Paris, ou le Livre des Cent-et-Un publié en quinze volumes chez Ladvocat de 1831 à 1834, constitue une des premières initiatives éditoriales majeures de la « littérature panoramique », selon l’expression du philosophe Walter Benjamin, très en vogue au XIXe siècle. Cent un contributeurs, célèbres pour certains, moins connus pour d’autres, appartenant tous au paysage littéraire et mondain de l’époque, ont écrit ces textes pour venir en aide à leur éditeur qui faisait face à d'importantes difficultés financières… Ainsi ont-ils constitué une fresque unique qui offre un véritable « Paris kaléidoscopique ».

Le présent ouvrage a été sélectionné parmi les textes publiés dans Paris ou le Livre des Cent-et-Un. De nombreux titres de cette fresque sont disponibles auprès de la majorité des librairies en ligne.

Les deux mansardes parisiennes

Dans une vieille et misérable maison du Marais, située près de l’église Saint-François, habitait au sixième étage, sous les toits, et vers la fin de 1815, un vieux hussard congédié de l’armée de la Loire ; il se nommait Frédéric Levaillant, et ce nom lui convenait, car il avait montré beaucoup de bravoure pendant la guerre, et rapportait de ses campagnes une croix bien méritée, dont il était fier, mais qui ne brillait sur sa poitrine que le dimanche, quand il allait, avec d’anciens camarades, vider hors barrière quelques bouteilles à la santé de son Empereur, captif à Sainte-Hélène, objet de ses affections les plus vives et de ses regrets les plus amers. Ancien maréchal-ferrant de sa compagnie, il continuait d’exercer cette profession chez un vétérinaire de la capitale, dont il avait gagné la confiance et l’amitié par une conduite régulière et d’honorables penchants. Son humeur, naturellement gaie, était souvent altérée par ses souvenirs, mais il n’en faisait souffrir personne. Il réunissait tout ce qui, pour l’ordinaire, caractérise un soldat : la franchise, l’obligeance et le courage ; et tous ceux qui se trouvaient en rapport avec lui ne tardaient pas à l’aimer.

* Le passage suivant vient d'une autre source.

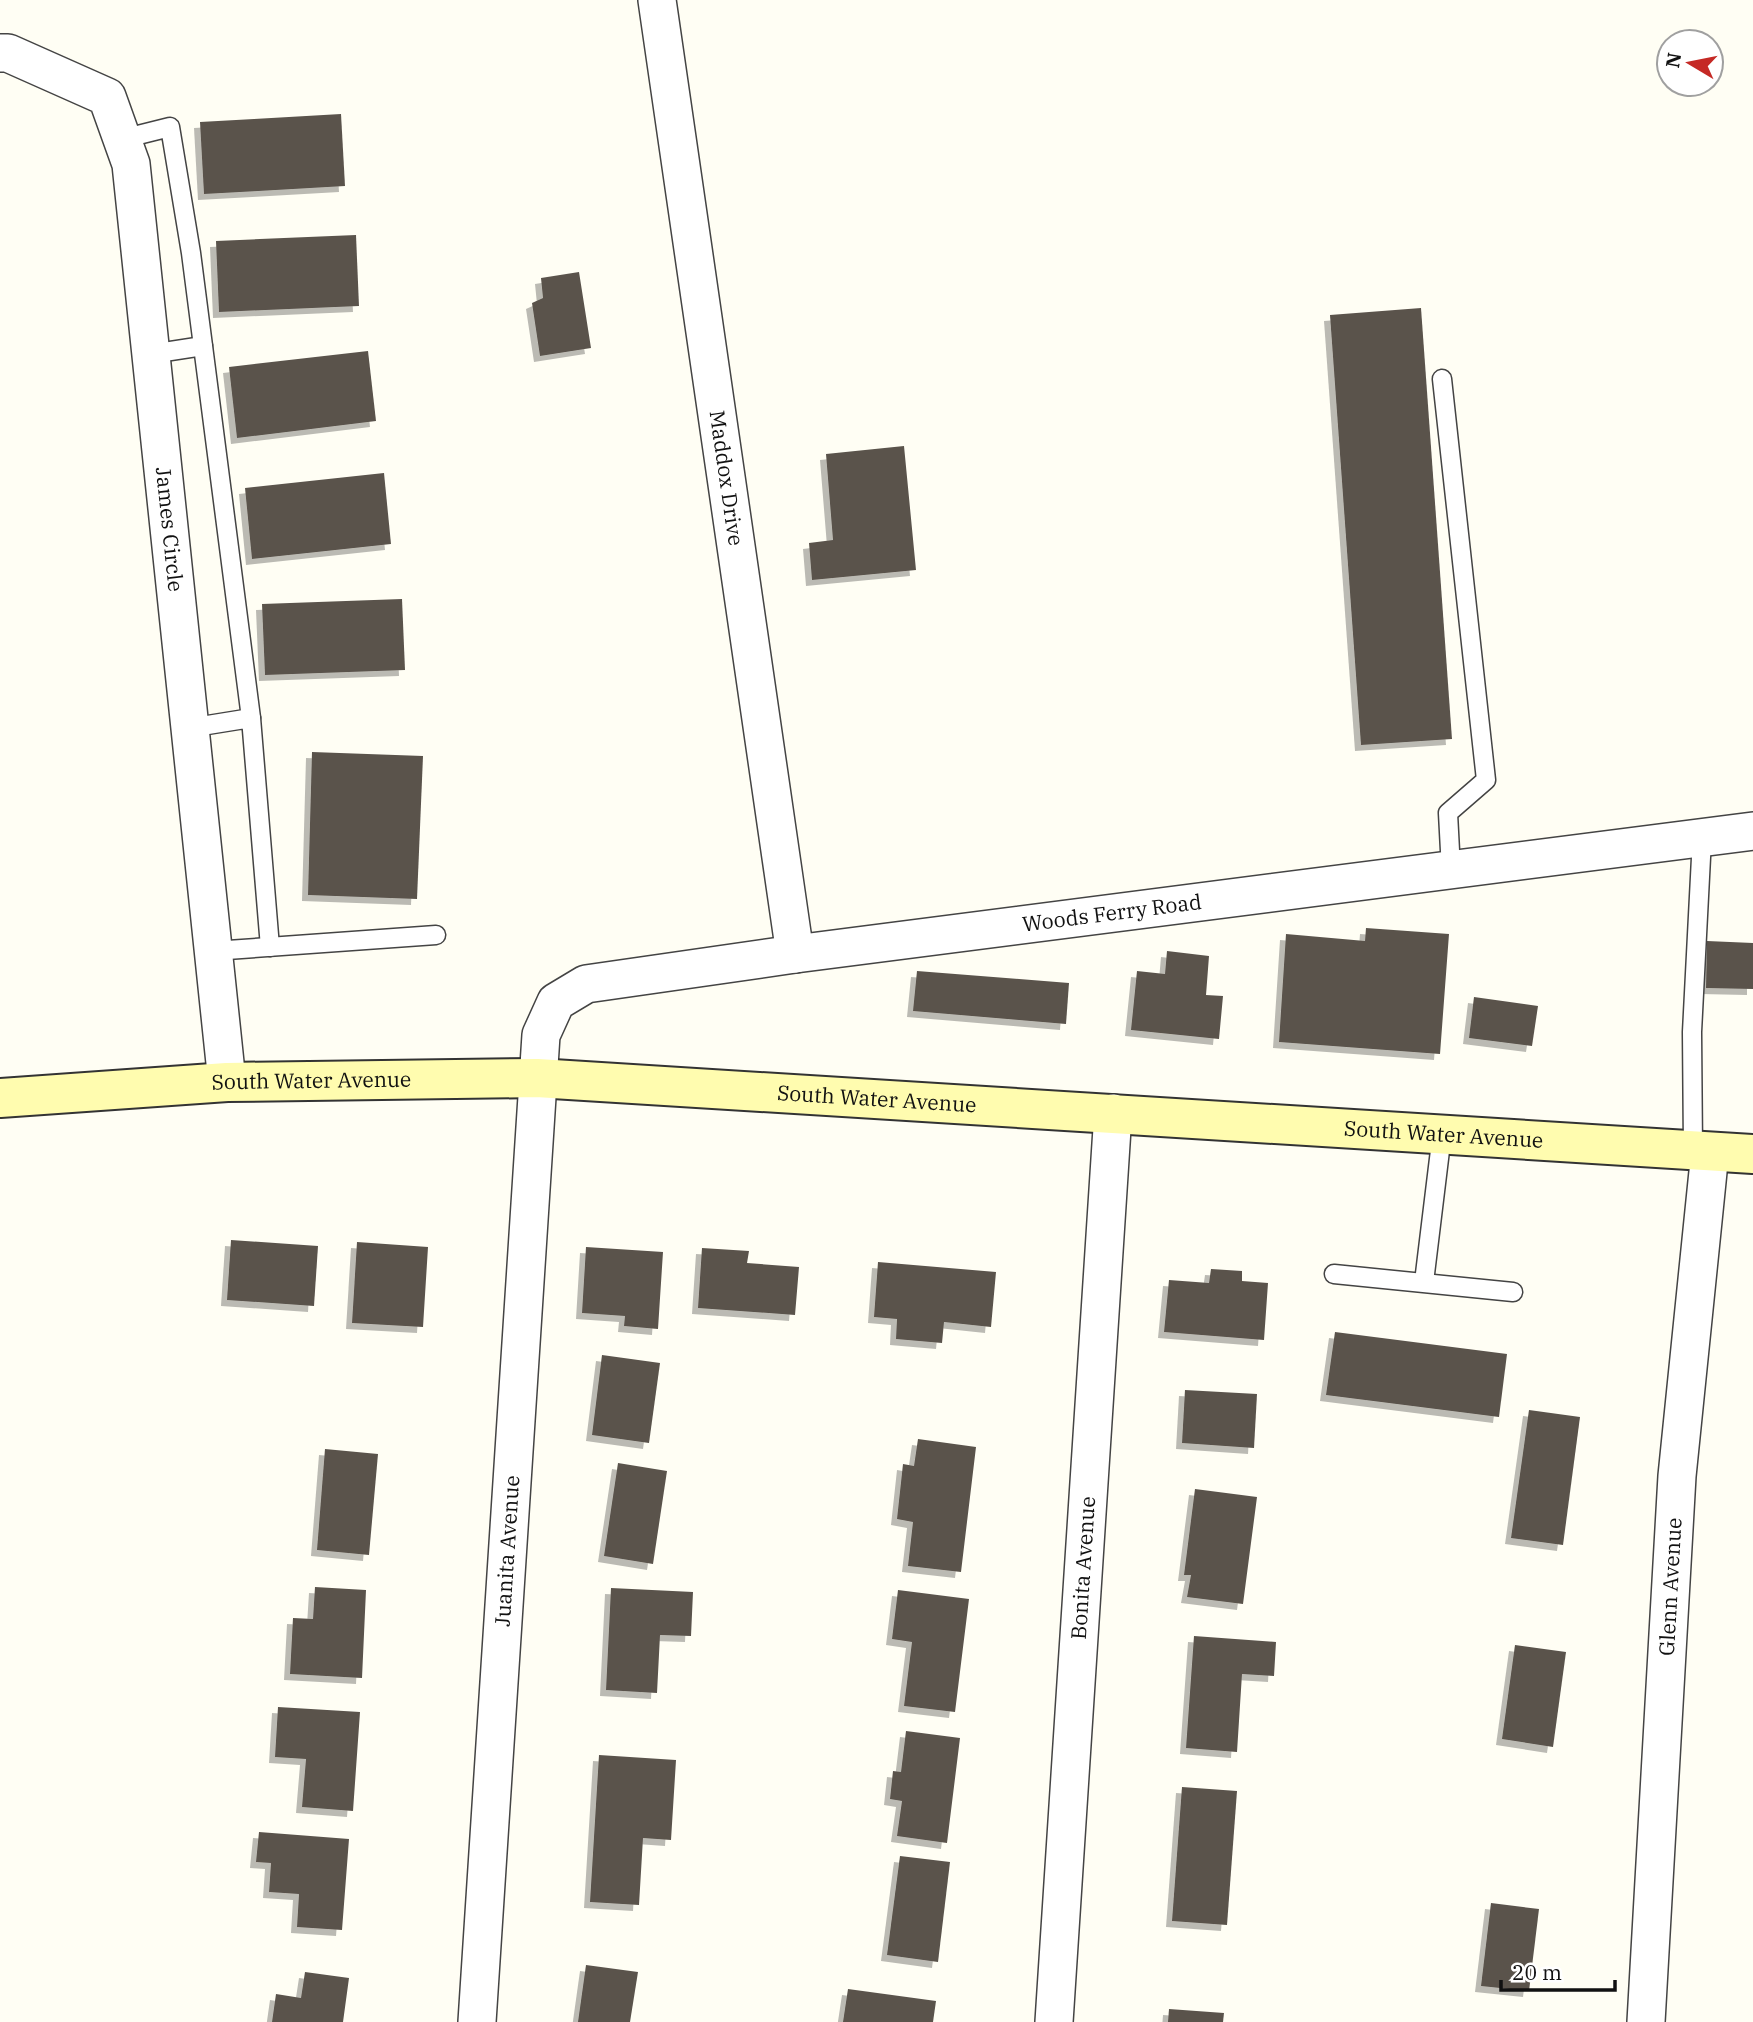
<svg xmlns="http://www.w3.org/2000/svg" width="1753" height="2022" font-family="'IBM Plex Serif',serif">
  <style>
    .building { fill: #5a534c; filter: url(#shadow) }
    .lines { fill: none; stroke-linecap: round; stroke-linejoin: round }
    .lane-casing { stroke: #444; stroke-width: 21 }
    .street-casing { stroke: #444; stroke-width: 40 }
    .secondary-casing { stroke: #333; stroke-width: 42 }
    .lane { stroke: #fff; stroke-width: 18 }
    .street { stroke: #fff; stroke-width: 37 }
    .secondary { stroke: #fffcaf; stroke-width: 38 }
    .labels { text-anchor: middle; stroke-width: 7; stroke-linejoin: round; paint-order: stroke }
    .street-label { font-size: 21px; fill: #111; stroke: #fff }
  </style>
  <defs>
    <filter id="shadow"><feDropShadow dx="-6" dy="6" stdDeviation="0" flood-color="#0004"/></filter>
  </defs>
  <rect width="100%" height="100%" fill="#fffef4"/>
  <!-- building -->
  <g class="building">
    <path d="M341,114L345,186L204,194L200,122Z"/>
    <path d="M356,235L359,306L219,312L216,241Z"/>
    <path d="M579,272L591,348L540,356L532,303L543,298L541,278Z"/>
    <path d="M1421,308L1452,739L1361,745L1330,315Z"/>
    <path d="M368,351L376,421L237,438L229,367Z"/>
    <path d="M904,446L916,570L812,580L809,543L833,540L826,454Z"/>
    <path d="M384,473L391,544L252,559L245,488Z"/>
    <path d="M402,599L405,670L265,675L262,604Z"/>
    <path d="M312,752L423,756L417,899L308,895Z"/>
    <path d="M1366,928L1449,934L1440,1054L1279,1042L1286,934L1365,941Z"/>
    <path d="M1707,941L1753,943V989L1706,988Z"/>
    <path d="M1167,951L1209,956L1206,995L1223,996L1219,1039L1131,1030L1137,971L1165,974Z"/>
    <path d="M917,971L1069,983L1066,1024L913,1011Z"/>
    <path d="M1474,997L1538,1006L1532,1046L1469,1038Z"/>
    <path d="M231,1240L318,1246L314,1306L227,1300Z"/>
    <path d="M357,1242L428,1247L423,1327L352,1323Z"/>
    <path d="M586,1247L663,1252L658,1329L624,1326L625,1316L582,1313Z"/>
    <path d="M702,1248L749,1251L747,1263L799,1267L795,1315L698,1308Z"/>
    <path d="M878,1262L996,1272L991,1327L944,1322L942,1343L896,1339L897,1319L874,1317Z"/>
    <path d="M1211,1269L1242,1271V1281L1268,1283L1264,1340L1164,1332L1169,1280L1209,1283Z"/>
    <path d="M1335,1332L1507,1354L1499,1417L1326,1395Z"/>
    <path d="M602,1355L660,1363L649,1443L592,1435Z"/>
    <path d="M1185,1390L1257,1394L1254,1448L1182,1443Z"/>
    <path d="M1529,1410L1580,1417L1563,1545L1511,1538Z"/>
    <path d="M918,1439L976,1447L961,1572L908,1566L913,1522L897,1519L903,1464L914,1466Z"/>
    <path d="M325,1449L378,1454L369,1555L317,1550Z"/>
    <path d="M618,1463L667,1471L653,1564L604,1556Z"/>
    <path d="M1195,1489L1257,1497L1243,1604L1187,1597L1191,1575H1184Z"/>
    <path d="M315,1587L366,1590L362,1678L290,1674L293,1618L313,1619Z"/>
    <path d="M611,1588L693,1592L691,1636L660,1635L657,1693L606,1690Z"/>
    <path d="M898,1590L969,1599L955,1712L904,1706L912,1642L892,1639Z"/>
    <path d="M1194,1636L1276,1642L1274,1676L1242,1674L1237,1752L1186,1748Z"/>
    <path d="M1515,1645L1566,1652L1553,1747L1502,1739Z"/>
    <path d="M278,1707L360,1712L353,1811L302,1807L306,1759L275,1757Z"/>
    <path d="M906,1731L960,1738L947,1843L897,1836L902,1801L890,1799L893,1771L901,1772Z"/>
    <path d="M599,1755L676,1760L671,1840L643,1838L639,1905L590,1902Z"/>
    <path d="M1182,1787L1237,1791L1227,1925L1172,1921Z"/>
    <path d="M259,1832L349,1839L342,1930L297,1927L299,1894L269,1892L271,1863L256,1862Z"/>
    <path d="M900,1856L950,1862L938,1962L887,1955Z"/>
    <path d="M1491,1903L1539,1909L1529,1991L1481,1986Z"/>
    <path d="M586,1965L638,1972L630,2022H578Z"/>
    <path d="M305,1972L349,1978L343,2022H272L276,1994L301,1998Z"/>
    <path d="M848,1989L936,2001L933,2022H843Z"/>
    <path d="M1169,2009L1224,2013L1223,2022H1168Z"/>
  </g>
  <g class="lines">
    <defs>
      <g id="lane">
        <path d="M122,139L170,127L191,253L251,718"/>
        <path d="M151,354L203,346"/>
        <path d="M1442,379L1486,780L1448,813L1451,870"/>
        <path d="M189,728L251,718L270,947"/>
        <path d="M213,951L436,935"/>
        <path d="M1693,1151L1692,1032L1702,838"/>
        <path d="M1334,1274L1513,1292"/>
        <path d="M1424,1282L1442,1134"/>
      </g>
      <g id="street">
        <path id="s1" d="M657,0L795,954"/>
        <path id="s2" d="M0,53H8L107,97L131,164L227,1082"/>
        <path id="s3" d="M477,2022L541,1035L556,1002L586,984L795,954L1753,831"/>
        <path id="s4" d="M1054,2022L1113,1113"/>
        <path id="s5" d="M1646,2022L1677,1476L1710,1152"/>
      </g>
      <g id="secondary">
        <path id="s6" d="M0,1098L227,1082L537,1078L1753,1154"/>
      </g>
    </defs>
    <!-- lane casing -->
    <use href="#lane" class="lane-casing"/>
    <!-- street casing -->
    <use href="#street" class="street-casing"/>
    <!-- secondary casing -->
    <use href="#secondary" class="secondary-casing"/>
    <!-- lane -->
    <use href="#lane" class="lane"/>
    <!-- street -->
    <use href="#street" class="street"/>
    <!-- secondary -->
    <use href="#secondary" class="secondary"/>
  </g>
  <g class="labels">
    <!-- street labels -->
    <g class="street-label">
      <text dy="7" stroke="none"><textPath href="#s1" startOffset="483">Maddox Drive</textPath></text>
      <text dy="7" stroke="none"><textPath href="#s2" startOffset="555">James Circle</textPath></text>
      <text dy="7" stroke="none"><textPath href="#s3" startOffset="1591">Woods Ferry Road</textPath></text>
      <text dy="7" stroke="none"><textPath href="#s6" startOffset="312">South Water Avenue</textPath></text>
      <text dy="7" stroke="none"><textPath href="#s6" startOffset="878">South Water Avenue</textPath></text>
      <text dy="7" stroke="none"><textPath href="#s6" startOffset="1446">South Water Avenue</textPath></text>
      <text dy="7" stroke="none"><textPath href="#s3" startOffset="472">Juanita Avenue</textPath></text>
      <text dy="7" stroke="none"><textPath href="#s4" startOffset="455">Bonita Avenue</textPath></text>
      <text dy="7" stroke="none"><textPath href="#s5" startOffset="436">Glenn Avenue</textPath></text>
    </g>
  </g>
  <!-- north arrow -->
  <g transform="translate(1690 63) rotate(280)"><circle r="33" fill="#ffffff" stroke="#a0a0a0" stroke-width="2"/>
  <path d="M0-5L12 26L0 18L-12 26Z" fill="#c52925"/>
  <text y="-10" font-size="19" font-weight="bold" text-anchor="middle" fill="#111111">N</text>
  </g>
  <!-- scale -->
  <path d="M1501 1980v10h114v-10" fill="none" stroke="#111111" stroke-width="3.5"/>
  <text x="1512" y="1980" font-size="21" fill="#111111" stroke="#ffffff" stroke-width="5" paint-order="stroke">20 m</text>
</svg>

Vis-à-vis de sa porte, sur le même palier, demeurait une jeune femme appelée Clémentine, dont il avait plus d’une fois admiré la gracieuse figure, l’air doux et modeste. Elle travaillait en linge dans sa chambre, vivait seule, sortait peu, ne recevait personne, n’allait chez aucun locataire de la maison ; et pourtant on voyait, au volume de sa taille, que cet isolement n’avait pas toujours existé pour elle. Cela donnait à jaser aux commères, mais notre hussard n’en préjugeait rien de défavorable à la jeune femme, et chaque fois qu’il la rencontrait sur l’escalier il se rangeait pour lui faire place, ôtait respectueusement son bonnet, et la suivait le plus longtemps possible du regard ; puis il continuait son chemin en poussant un soupir involontaire, et gagnait sa boutique, où le travail dissipait l’impression qui venait de l’agiter un moment.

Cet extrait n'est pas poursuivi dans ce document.